§ **Activity**
Your answer is the lines below, exactly, from the one that contains "left hip: (522, 275)" through the one that contains "right front paw: (292, 390)", both included.
--- Data supplied ---
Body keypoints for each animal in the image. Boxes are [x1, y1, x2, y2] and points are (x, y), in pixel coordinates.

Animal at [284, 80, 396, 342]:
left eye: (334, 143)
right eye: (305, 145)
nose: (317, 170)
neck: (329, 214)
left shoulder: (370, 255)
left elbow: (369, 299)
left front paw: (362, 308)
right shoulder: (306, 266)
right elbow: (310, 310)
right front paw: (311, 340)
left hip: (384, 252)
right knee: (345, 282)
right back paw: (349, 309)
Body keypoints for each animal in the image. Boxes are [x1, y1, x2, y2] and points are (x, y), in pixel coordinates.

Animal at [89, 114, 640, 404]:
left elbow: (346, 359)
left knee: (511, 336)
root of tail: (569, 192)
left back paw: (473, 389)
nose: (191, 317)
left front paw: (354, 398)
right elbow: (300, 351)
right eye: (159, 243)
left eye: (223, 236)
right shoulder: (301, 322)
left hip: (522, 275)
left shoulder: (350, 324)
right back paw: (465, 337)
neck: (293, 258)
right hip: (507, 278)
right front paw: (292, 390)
---
--- Data supplied ---
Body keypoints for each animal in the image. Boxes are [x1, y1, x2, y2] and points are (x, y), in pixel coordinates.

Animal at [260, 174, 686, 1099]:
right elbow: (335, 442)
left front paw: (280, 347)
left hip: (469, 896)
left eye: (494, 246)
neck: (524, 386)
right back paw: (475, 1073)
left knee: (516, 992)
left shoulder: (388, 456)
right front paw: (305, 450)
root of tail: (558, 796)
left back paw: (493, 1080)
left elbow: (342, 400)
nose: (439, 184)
---
§ **Exercise answer**
left hip: (522, 275)
left shoulder: (350, 324)
right back paw: (465, 337)
neck: (293, 258)
right hip: (507, 278)
right front paw: (292, 390)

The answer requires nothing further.